McDaniel v. Romano

Carrigan, Judge,

dissenting:

My dissent in the present case is based upon a conviction that the facts as developed before the trial court show that the defendant had failed to show good cause for relief from the default judgment but was merely given the “benefit of the doubt.” I disagree with the position taken, not only in the majority opinion but also in federal cases, that if a defaulting party has an allegedly meritorious defense this fact should be considered in granting relief from a default judgment.

Defendant’s claim that he assumed Attorney Julian would represent him was not supported by any proven facts. Defendant certainly knew that he had not complied with the terms of employment as outlined by Attorney Julian and that this attorney was not retained by defendant prior to the entry of the default judgment. There was no misunderstanding as to the terms of employment of counsel. Defendant is apparently engaged in business and certainly should have been aware of the consequences of his failure to employ an attorney to represent him. Defendant’s testimony that he tried to contact Attorney Julian without success certainly is self-serving, particularly in the light of the attorney’s testimony concerning payment for his services.

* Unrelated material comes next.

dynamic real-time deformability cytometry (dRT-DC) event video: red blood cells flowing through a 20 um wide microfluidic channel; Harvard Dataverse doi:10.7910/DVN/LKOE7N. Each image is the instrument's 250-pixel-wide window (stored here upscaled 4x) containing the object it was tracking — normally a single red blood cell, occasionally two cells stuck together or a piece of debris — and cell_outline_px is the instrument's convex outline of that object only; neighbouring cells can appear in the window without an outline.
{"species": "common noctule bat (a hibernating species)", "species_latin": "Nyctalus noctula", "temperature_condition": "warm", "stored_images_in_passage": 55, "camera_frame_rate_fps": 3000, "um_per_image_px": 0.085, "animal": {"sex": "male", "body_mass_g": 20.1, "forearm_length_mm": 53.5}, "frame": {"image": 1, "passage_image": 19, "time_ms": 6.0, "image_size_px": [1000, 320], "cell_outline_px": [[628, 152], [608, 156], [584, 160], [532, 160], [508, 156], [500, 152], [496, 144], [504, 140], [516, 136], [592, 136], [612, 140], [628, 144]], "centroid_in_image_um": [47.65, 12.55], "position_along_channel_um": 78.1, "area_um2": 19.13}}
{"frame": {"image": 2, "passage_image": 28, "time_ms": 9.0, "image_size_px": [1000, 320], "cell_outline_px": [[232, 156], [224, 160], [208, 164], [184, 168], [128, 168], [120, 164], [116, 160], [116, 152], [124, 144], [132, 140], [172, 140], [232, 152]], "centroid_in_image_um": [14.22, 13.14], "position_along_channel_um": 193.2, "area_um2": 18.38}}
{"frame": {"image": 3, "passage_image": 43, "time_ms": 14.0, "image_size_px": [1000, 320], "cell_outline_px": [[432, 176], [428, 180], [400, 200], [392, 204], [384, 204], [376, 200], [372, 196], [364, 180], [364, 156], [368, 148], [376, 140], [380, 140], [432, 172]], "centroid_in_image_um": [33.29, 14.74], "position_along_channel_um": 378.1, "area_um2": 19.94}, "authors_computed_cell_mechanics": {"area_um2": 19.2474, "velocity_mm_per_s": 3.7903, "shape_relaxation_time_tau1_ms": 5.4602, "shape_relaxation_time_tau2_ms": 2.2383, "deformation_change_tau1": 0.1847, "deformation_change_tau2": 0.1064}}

*882I believe the facts as found by the circuit court, as outlined in the majority opinion, show that the defendant had not employed Julian to answer and defend against plaintiffs’ amended complaint and that the failure to answer and defend was due to the wilful neglect of defendant. Intercity Realty Co. v. Gibson, 154 W.Va. 369, 175 S.E.2d 452 (1970), cited in the majority opinion, is also authority for the point that good cause must be shown to set aside a default judgment. I do not believe that defendant has shown good cause for setting aside the default judgment, and that the evidence adduced before the trial court plainly and decidedly preponderates against the trial court’s ruling on the facts.

The apparent liberality with which both the federal and state courts grant relief from default judgments under Rule 60(b) of our rules, or its equivalent under federal rules and rules of other states, reward the dilatory and negligent, and punish the diligent. In my opinion this liberality in granting relief from default judgments renders it an act of futility to obtain a default judgment under Rule 55 R.C.P. If it is the policy of the law to favor the trial of all cases on their merits, then Rule 55 R.C.P. should be abolished.

The majority opinion refers to the fact that both cases and textbooks often consider whether a “meritorious defense” would be available to the party against whom a default judgment had been taken in determining the question of setting aside the default judgment. Realizing that I am going against the current, I feel that the consideration of a “meritorious defense” in such instances borders on prejudging a case before any evidence has been introduced in a proper manner.

For the foregoing reasons, I dissent.